Unnatural language processing

Indexing a large chunk of data is a bit like joining Weight Watchers: it's a useful first step, but it doesn't immediately solve the problem of how you're going to deal with all that blubber.

Indexing a large chunk of data is a bit like joining Weight Watchers: it's a useful first step, but it doesn't immediately solve the problem of how you're going to deal with all that blubber.

Getting the indexing to be more intelligent — that is, working out what's actually being said, rather than just what sequences of characters are in place — is nearly as challenging as resisting just one more Tim Tam.

I was reminded of this last week when enterprise analysis software specialist SAS announced that it was buying out Teragram, a company which specialises in just that kind of process.

More specifically, Teragram uses "large annotated dictionaries containing several hundred million words in more than 30 languages" to help categorise documents according to criteria set by users. SAS will use the technology to enhance its Text Miner software and other products (though it will maintain Teragram as a separate "SAS company").

Now, I did an honours degree in linguistics rather too long ago, so I have a bit of an interest in how language processing works. Teragram is essentially using the brute force approach: lots of lots of data to handle lots and lots of potential scenarios.

In an era where processing power is ludicrously cheap, that's not a terrible approach. But it's nowhere near as elegant as an algorithm based on a more nuanced understanding of how language actually works. Our understanding of language is still far too fragmentary to make such an approach entirely feasible, but it remains a worthy goal — and it would produce smaller, faster software in the long run.

Such coding concerns aside, there's another more insidious problem. Processing text is hard enough when it's written in a relatively coherent fashion. But as anyone who hangs around on message boards, Wikipedia talk pages or classrooms can tell you, in the SMS-speak age assuming that to be the case is dangerous.

For an increasing number of people of all ages, capital letters are a foreign language, punctuation is a waste of space, accuracy in spelling is optional and sentences are like you know words what go 2gether they dont have to mak sense much lol.

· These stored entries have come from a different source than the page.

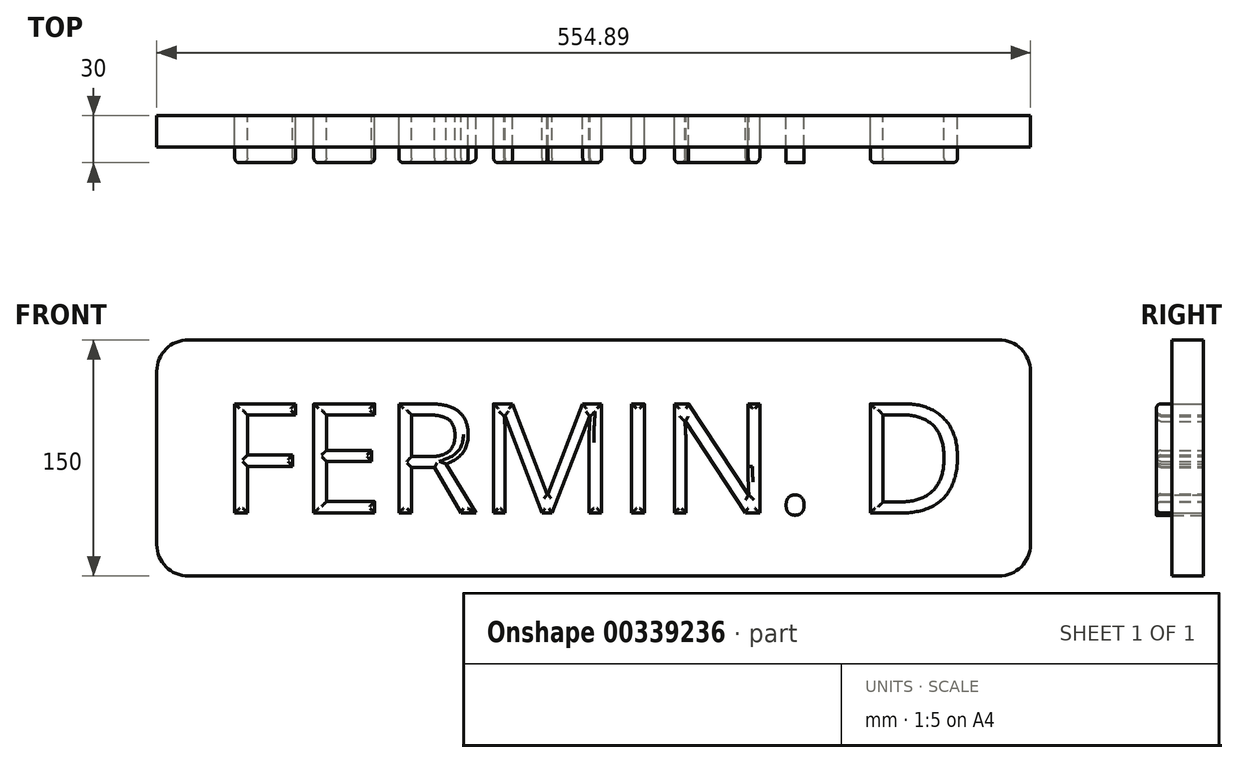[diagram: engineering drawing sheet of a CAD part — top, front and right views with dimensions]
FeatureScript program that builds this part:
annotation { "Feature Type Name" : "Feature", "Feature Type Description" : "" }
export const myFeature = defineFeature(function(context is Context, id is Id, definition is map)
    precondition{}
    {
        {
            var Q0;
            Q0=qCreatedBy(makeId("Front.planeOp"),FACE);
            var sketch = newSketch(context, id + "F0", { "sketchPlane" : qUnion([Q0])});
            skText(sketch, "E0", { "text": "FERMIN. D", "fontName": "OpenSans-Regular.ttf"});
            const initialGuessF0  = {"E0": [0.29518, 0.37068, 1, 0, 0.07]};
            skSetInitialGuess(sketch, initialGuessF0);
            skSolve(sketch);
        }
        {
            var Q0;
            Q0=qCreatedBy(makeId("Front.planeOp"),FACE);
            var sketch = newSketch(context, id + "F1", { "sketchPlane" : qUnion([Q0])});
            skLineSegment(sketch, "E1.0", {"start": v(295.18, 440.68) * mm, "end": v(770.07, 440.68) * mm, "construction": true});
            skLineSegment(sketch, "E2.0", {"start": v(295.18, 370.68) * mm, "end": v(770.07, 370.68) * mm, "construction": true});
            skLineSegment(sketch, "E3.0", {"start": v(770.07, 370.68) * mm, "end": v(770.07, 440.68) * mm, "construction": true});
            skLineSegment(sketch, "E4.0", {"start": v(295.18, 370.68) * mm, "end": v(295.18, 440.68) * mm, "construction": true});
            skLineSegment(sketch, "E5.0", {"start": v(275.18, 480.68) * mm, "end": v(790.07, 480.68) * mm});
            skLineSegment(sketch, "E5.1", {"start": v(255.18, 350.68) * mm, "end": v(255.18, 460.68) * mm});
            skLineSegment(sketch, "E5.2", {"start": v(275.18, 330.68) * mm, "end": v(790.07, 330.68) * mm});
            skLineSegment(sketch, "E5.3", {"start": v(810.07, 350.68) * mm, "end": v(810.07, 460.68) * mm});
            skPoint(sketch, "E6.visualSharp", {"position": v(255.18, 480.68) * mm});
            skArc(sketch, "E6.filletArc", {"start": v(275.18, 480.68) * mm, "mid": v(261.04, 474.82) * mm, "end": v(255.18, 460.68) * mm});
            skPoint(sketch, "E7.visualSharp", {"position": v(810.07, 480.68) * mm});
            skArc(sketch, "E7.filletArc", {"start": v(810.07, 460.68) * mm, "mid": v(804.21, 474.82) * mm, "end": v(790.07, 480.68) * mm});
            skPoint(sketch, "E8.visualSharp", {"position": v(810.07, 330.68) * mm});
            skArc(sketch, "E8.filletArc", {"start": v(790.07, 330.68) * mm, "mid": v(804.21, 336.53) * mm, "end": v(810.07, 350.68) * mm});
            skPoint(sketch, "E9.visualSharp", {"position": v(255.18, 330.68) * mm});
            skArc(sketch, "E9.filletArc", {"start": v(255.18, 350.68) * mm, "mid": v(261.04, 336.53) * mm, "end": v(275.18, 330.68) * mm});
            skSolve(sketch);
        }
        {
            var Q0;
            Q0 = qSketchRegion(id + "F0", true);
            extrude(context, id + "F2", {"entities" : qUnion([Q0]), "depth" : 30 * mm});
        }
        {
            var Q0;
            Q0=makeQuery(id+"F1.imprint","IMPRINT",FACE,{"disambiguationData":[TD([[makeQuery(id+"F1.imprint","IMPRINT",EDGE,{"derivedFrom":sQuery(id+"F1.wireOp",EDGE,"E5.0")}),-1.0]])]});
            extrude(context, id + "F3", {"entities" : qUnion([Q0]), "depth" : 20 * mm});
        }
        {
            var Q0;
            Q0=makeQuery(id+"F2.opExtrude","CAP_FACE",FACE,{"disambiguationData":[OSD([sQuery(id+"F0.wireOp",EDGE,"E0.sketch_text.stroke-0"),sQuery(id+"F0.wireOp",EDGE,"E0.sketch_text.stroke-1"),sQuery(id+"F0.wireOp",EDGE,"E0.sketch_text.stroke-2"),sQuery(id+"F0.wireOp",EDGE,"E0.sketch_text.stroke-3"),sQuery(id+"F0.wireOp",EDGE,"E0.sketch_text.stroke-4"),sQuery(id+"F0.wireOp",EDGE,"E0.sketch_text.stroke-5"),sQuery(id+"F0.wireOp",EDGE,"E0.sketch_text.stroke-6"),sQuery(id+"F0.wireOp",EDGE,"E0.sketch_text.stroke-7"),sQuery(id+"F0.wireOp",EDGE,"E0.sketch_text.stroke-8"),sQuery(id+"F0.wireOp",EDGE,"E0.sketch_text.stroke-9")])],"isStart":false});
            var Q1;
            Q1=makeQuery(id+"F2.opExtrude","CAP_FACE",FACE,{"disambiguationData":[OSD([sQuery(id+"F0.wireOp",EDGE,"E0.sketch_text.stroke-10"),sQuery(id+"F0.wireOp",EDGE,"E0.sketch_text.stroke-11"),sQuery(id+"F0.wireOp",EDGE,"E0.sketch_text.stroke-12"),sQuery(id+"F0.wireOp",EDGE,"E0.sketch_text.stroke-13"),sQuery(id+"F0.wireOp",EDGE,"E0.sketch_text.stroke-14"),sQuery(id+"F0.wireOp",EDGE,"E0.sketch_text.stroke-15"),sQuery(id+"F0.wireOp",EDGE,"E0.sketch_text.stroke-16"),sQuery(id+"F0.wireOp",EDGE,"E0.sketch_text.stroke-17"),sQuery(id+"F0.wireOp",EDGE,"E0.sketch_text.stroke-18"),sQuery(id+"F0.wireOp",EDGE,"E0.sketch_text.stroke-19"),sQuery(id+"F0.wireOp",EDGE,"E0.sketch_text.stroke-20"),sQuery(id+"F0.wireOp",EDGE,"E0.sketch_text.stroke-21")])],"isStart":false});
            var Q2;
            Q2=makeQuery(id+"F2.opExtrude","CAP_FACE",FACE,{"disambiguationData":[OSD([sQuery(id+"F0.wireOp",EDGE,"E0.sketch_text.stroke-22"),sQuery(id+"F0.wireOp",EDGE,"E0.sketch_text.stroke-23"),sQuery(id+"F0.wireOp",EDGE,"E0.sketch_text.stroke-24"),sQuery(id+"F0.wireOp",EDGE,"E0.sketch_text.stroke-25"),sQuery(id+"F0.wireOp",EDGE,"E0.sketch_text.stroke-26"),sQuery(id+"F0.wireOp",EDGE,"E0.sketch_text.stroke-27"),sQuery(id+"F0.wireOp",EDGE,"E0.sketch_text.stroke-28"),sQuery(id+"F0.wireOp",EDGE,"E0.sketch_text.stroke-29"),sQuery(id+"F0.wireOp",EDGE,"E0.sketch_text.stroke-30"),sQuery(id+"F0.wireOp",EDGE,"E0.sketch_text.stroke-31"),sQuery(id+"F0.wireOp",EDGE,"E0.sketch_text.stroke-32"),sQuery(id+"F0.wireOp",EDGE,"E0.sketch_text.stroke-33"),sQuery(id+"F0.wireOp",EDGE,"E0.sketch_text.stroke-34"),sQuery(id+"F0.wireOp",EDGE,"E0.sketch_text.stroke-35"),sQuery(id+"F0.wireOp",EDGE,"E0.sketch_text.stroke-36"),sQuery(id+"F0.wireOp",EDGE,"E0.sketch_text.stroke-37"),sQuery(id+"F0.wireOp",EDGE,"E0.sketch_text.stroke-38"),sQuery(id+"F0.wireOp",EDGE,"E0.sketch_text.stroke-39")])],"isStart":false});
            var Q3;
            Q3=makeQuery(id+"F2.opExtrude","CAP_FACE",FACE,{"disambiguationData":[OSD([sQuery(id+"F0.wireOp",EDGE,"E0.sketch_text.stroke-40"),sQuery(id+"F0.wireOp",EDGE,"E0.sketch_text.stroke-41"),sQuery(id+"F0.wireOp",EDGE,"E0.sketch_text.stroke-42"),sQuery(id+"F0.wireOp",EDGE,"E0.sketch_text.stroke-43"),sQuery(id+"F0.wireOp",EDGE,"E0.sketch_text.stroke-44"),sQuery(id+"F0.wireOp",EDGE,"E0.sketch_text.stroke-45"),sQuery(id+"F0.wireOp",EDGE,"E0.sketch_text.stroke-46"),sQuery(id+"F0.wireOp",EDGE,"E0.sketch_text.stroke-47"),sQuery(id+"F0.wireOp",EDGE,"E0.sketch_text.stroke-48"),sQuery(id+"F0.wireOp",EDGE,"E0.sketch_text.stroke-49"),sQuery(id+"F0.wireOp",EDGE,"E0.sketch_text.stroke-50"),sQuery(id+"F0.wireOp",EDGE,"E0.sketch_text.stroke-51"),sQuery(id+"F0.wireOp",EDGE,"E0.sketch_text.stroke-52"),sQuery(id+"F0.wireOp",EDGE,"E0.sketch_text.stroke-53"),sQuery(id+"F0.wireOp",EDGE,"E0.sketch_text.stroke-54"),sQuery(id+"F0.wireOp",EDGE,"E0.sketch_text.stroke-55"),sQuery(id+"F0.wireOp",EDGE,"E0.sketch_text.stroke-56"),sQuery(id+"F0.wireOp",EDGE,"E0.sketch_text.stroke-57")])],"isStart":false});
            var Q4;
            Q4=makeQuery(id+"F2.opExtrude","CAP_FACE",FACE,{"disambiguationData":[OSD([sQuery(id+"F0.wireOp",EDGE,"E0.sketch_text.stroke-58"),sQuery(id+"F0.wireOp",EDGE,"E0.sketch_text.stroke-59"),sQuery(id+"F0.wireOp",EDGE,"E0.sketch_text.stroke-60"),sQuery(id+"F0.wireOp",EDGE,"E0.sketch_text.stroke-61")])],"isStart":false});
            var Q5;
            Q5=makeQuery(id+"F2.opExtrude","CAP_FACE",FACE,{"disambiguationData":[OSD([sQuery(id+"F0.wireOp",EDGE,"E0.sketch_text.stroke-62"),sQuery(id+"F0.wireOp",EDGE,"E0.sketch_text.stroke-63"),sQuery(id+"F0.wireOp",EDGE,"E0.sketch_text.stroke-64"),sQuery(id+"F0.wireOp",EDGE,"E0.sketch_text.stroke-65"),sQuery(id+"F0.wireOp",EDGE,"E0.sketch_text.stroke-66"),sQuery(id+"F0.wireOp",EDGE,"E0.sketch_text.stroke-67"),sQuery(id+"F0.wireOp",EDGE,"E0.sketch_text.stroke-68"),sQuery(id+"F0.wireOp",EDGE,"E0.sketch_text.stroke-69"),sQuery(id+"F0.wireOp",EDGE,"E0.sketch_text.stroke-70"),sQuery(id+"F0.wireOp",EDGE,"E0.sketch_text.stroke-71"),sQuery(id+"F0.wireOp",EDGE,"E0.sketch_text.stroke-72"),sQuery(id+"F0.wireOp",EDGE,"E0.sketch_text.stroke-73"),sQuery(id+"F0.wireOp",EDGE,"E0.sketch_text.stroke-74"),sQuery(id+"F0.wireOp",EDGE,"E0.sketch_text.stroke-75"),sQuery(id+"F0.wireOp",EDGE,"E0.sketch_text.stroke-76")])],"isStart":false});
            var Q6;
            Q6=makeQuery(id+"F2.opExtrude","CAP_FACE",FACE,{"disambiguationData":[OSD([sQuery(id+"F0.wireOp",EDGE,"E0.sketch_text.stroke-85"),sQuery(id+"F0.wireOp",EDGE,"E0.sketch_text.stroke-86"),sQuery(id+"F0.wireOp",EDGE,"E0.sketch_text.stroke-87"),sQuery(id+"F0.wireOp",EDGE,"E0.sketch_text.stroke-88"),sQuery(id+"F0.wireOp",EDGE,"E0.sketch_text.stroke-89"),sQuery(id+"F0.wireOp",EDGE,"E0.sketch_text.stroke-90"),sQuery(id+"F0.wireOp",EDGE,"E0.sketch_text.stroke-91"),sQuery(id+"F0.wireOp",EDGE,"E0.sketch_text.stroke-92"),sQuery(id+"F0.wireOp",EDGE,"E0.sketch_text.stroke-93"),sQuery(id+"F0.wireOp",EDGE,"E0.sketch_text.stroke-94"),sQuery(id+"F0.wireOp",EDGE,"E0.sketch_text.stroke-95"),sQuery(id+"F0.wireOp",EDGE,"E0.sketch_text.stroke-96"),sQuery(id+"F0.wireOp",EDGE,"E0.sketch_text.stroke-97"),sQuery(id+"F0.wireOp",EDGE,"E0.sketch_text.stroke-98")])],"isStart":false});
            fillet(context, id + "F4", {"entities" : qUnion([Q0, Q1, Q2, Q3, Q4, Q5, Q6]), "radius" : 3 * mm, "tangentPropagation" : true, "allowEdgeOverflow" : false});
        }
    });
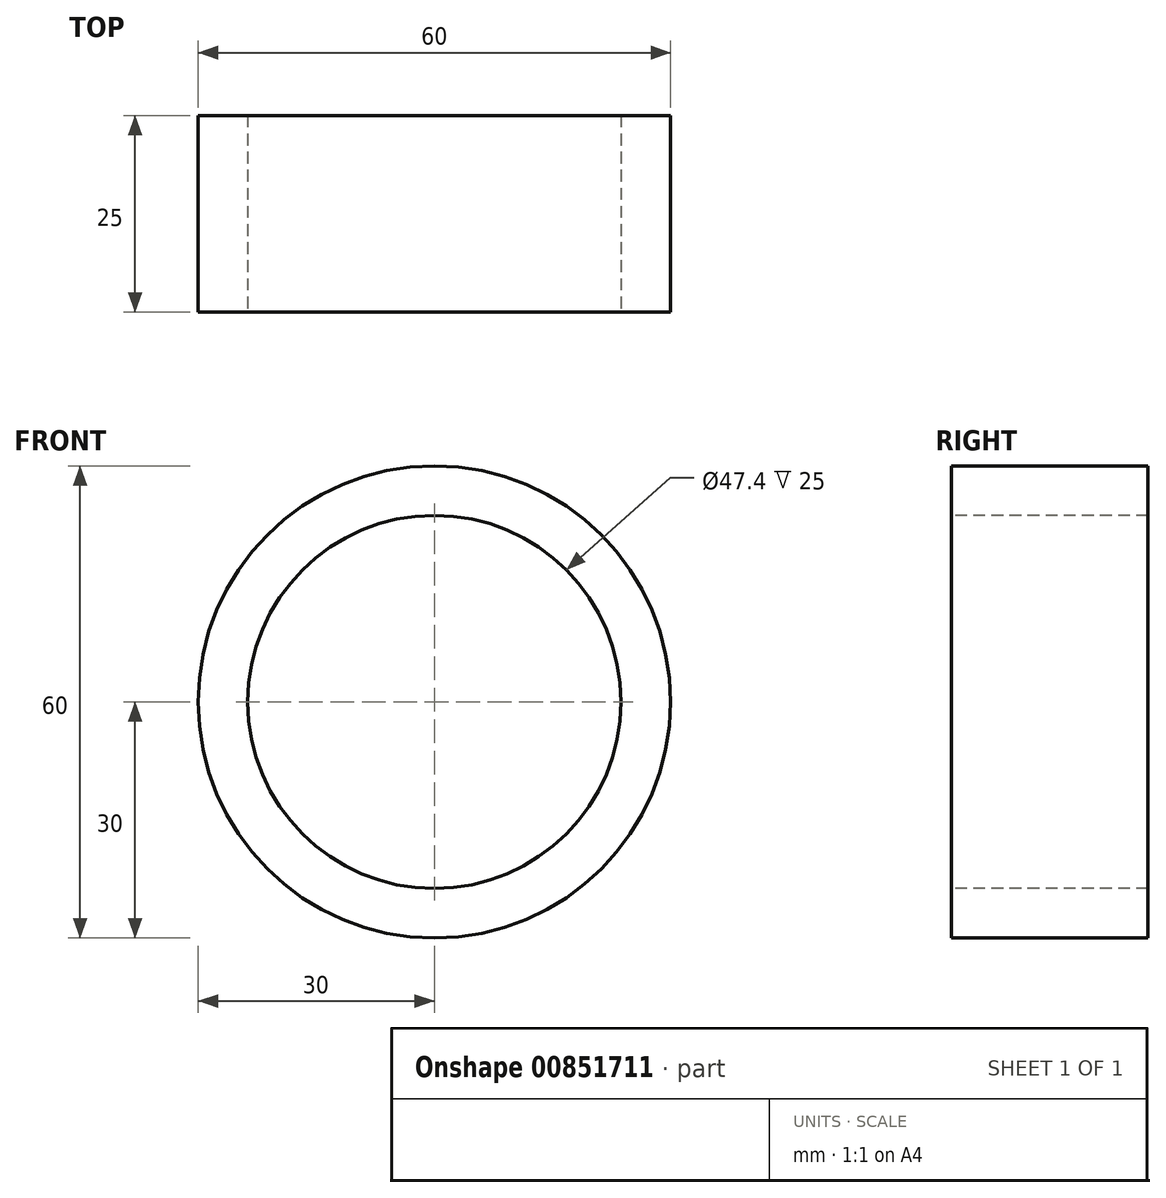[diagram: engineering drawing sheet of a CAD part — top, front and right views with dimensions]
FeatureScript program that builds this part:
annotation { "Feature Type Name" : "Feature", "Feature Type Description" : "" }
export const myFeature = defineFeature(function(context is Context, id is Id, definition is map)
    precondition{}
    {
        {
            var Q0;
            Q0=qCreatedBy(makeId("Front.planeOp"),FACE);
            var sketch = newSketch(context, id + "F0", { "sketchPlane" : qUnion([Q0])});
            skCircle(sketch, "E0", {"center": v(0, 0) * mm, "radius": 30 * mm});
            skSolve(sketch);
        }
        {
            var Q0;
            Q0=makeQuery(id+"F0.imprint","IMPRINT",FACE,{"disambiguationData":[TD([[makeQuery(id+"F0.imprint","IMPRINT",EDGE,{"derivedFrom":sQuery(id+"F0.wireOp",EDGE,"E0")}),1.0]])]});
            extrude(context, id + "F1", {"entities" : qUnion([Q0]), "depth" : 25 * mm, "offsetDistance" : 25 * mm});
        }
        {
            var Q0;
            Q0=makeQuery(id+"F1.opExtrude","CAP_FACE",FACE,{"disambiguationData":[OSD([sQuery(id+"F0.wireOp",EDGE,"E0")])],"isStart":false});
            var sketch = newSketch(context, id + "F2", { "sketchPlane" : qUnion([Q0])});
            skSolve(sketch);
        }
        {
            var Q0;
            Q0=makeQuery(id+"F2.imprint","IMPRINT",FACE,{"disambiguationData":[TD([[makeQuery(id+"F2.imprint","IMPRINT",EDGE,{"derivedFrom":makeQuery(id+"F1.opExtrude","CAP_EDGE",EDGE,{"disambiguationData":[OSD([sQuery(id+"F0.wireOp",EDGE,"E0")])],"isStart":false})}),1.0]])]});
            var sketch = newSketch(context, id + "F3", { "sketchPlane" : qUnion([Q0])});
            skCircle(sketch, "E1", {"center": v(0, 0) * mm, "radius": 23.7 * mm});
            skSolve(sketch);
        }
        {
            var Q0;
            Q0 = qSketchRegion(id + "F3", true);
            extrude(context, id + "F4", {"entities" : qUnion([Q0]), "operationType" : NewBodyOperationType.REMOVE, "endBound" : BoundingType.THROUGH_ALL, "oppositeDirection" : true, "depth" : 25 * mm, "offsetDistance" : 25 * mm});
        }
    });
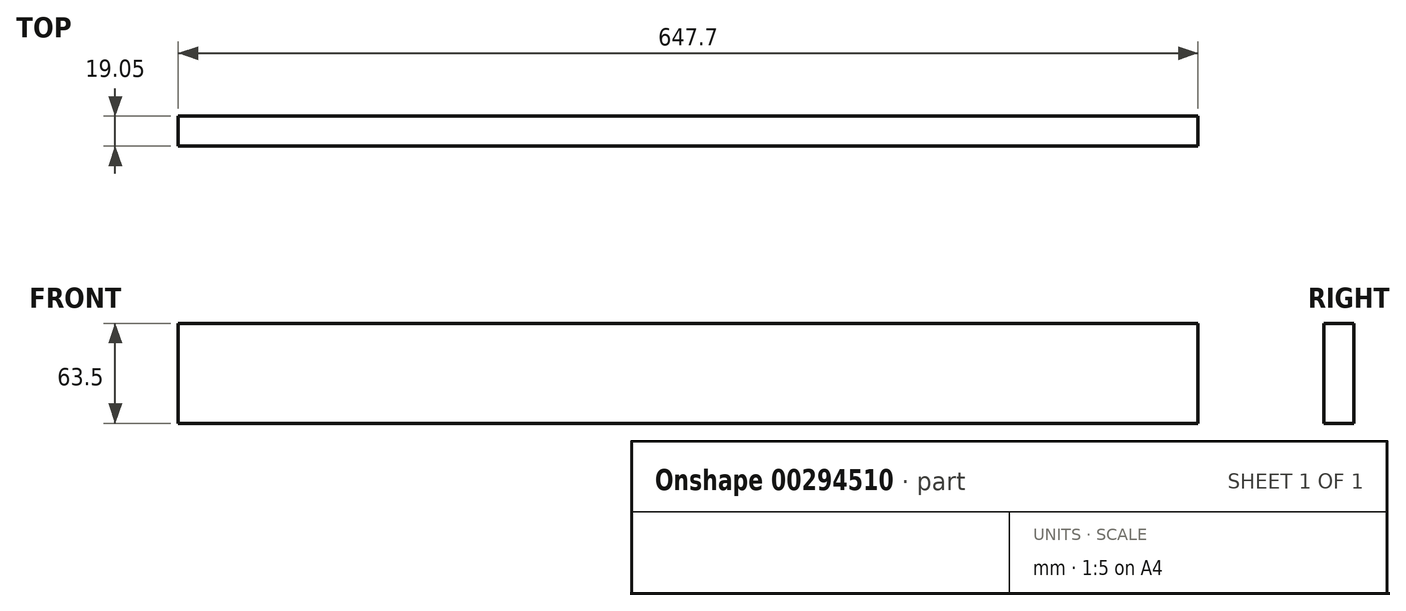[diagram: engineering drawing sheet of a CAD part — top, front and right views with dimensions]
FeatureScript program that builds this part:
annotation { "Feature Type Name" : "Feature", "Feature Type Description" : "" }
export const myFeature = defineFeature(function(context is Context, id is Id, definition is map)
    precondition{}
    {
        {
            var Q0;
            Q0=qCreatedBy(makeId("Front.planeOp"),FACE);
            var sketch = newSketch(context, id + "F0", { "sketchPlane" : qUnion([Q0])});
            skLineSegment(sketch, "E0.bottom", {"start": v(323.85, 31.75) * mm, "end": v(-323.85, 31.75) * mm});
            skLineSegment(sketch, "E0.top", {"start": v(323.85, -31.75) * mm, "end": v(-323.85, -31.75) * mm});
            skLineSegment(sketch, "E0.left", {"start": v(323.85, 31.75) * mm, "end": v(323.85, -31.75) * mm});
            skLineSegment(sketch, "E0.right", {"start": v(-323.85, 31.75) * mm, "end": v(-323.85, -31.75) * mm});
            skPoint(sketch, "E0.middle", {"position": v(0, 0) * mm});
            skSolve(sketch);
        }
        {
            var Q0;
            Q0=makeQuery(id+"F0.imprint","IMPRINT",FACE,{"disambiguationData":[TD([[makeQuery(id+"F0.imprint","IMPRINT",EDGE,{"derivedFrom":sQuery(id+"F0.wireOp",EDGE,"E0.bottom")}),1.0]])]});
            extrude(context, id + "F1", {"entities" : qUnion([Q0]), "depth" : 19.05 * mm});
        }
    });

While business communications should arguably still be more formal (and accurate), I wouldn't want to stake money (or a Tim Tam) on it.

If the trend continues, text mining intelligence will also need a degree of "un-intelligence" — trying to extract meaning from something that really didn't have any meaning in the first place. That might well require a lot more examples, which is good for storage manufacturers if nothing else.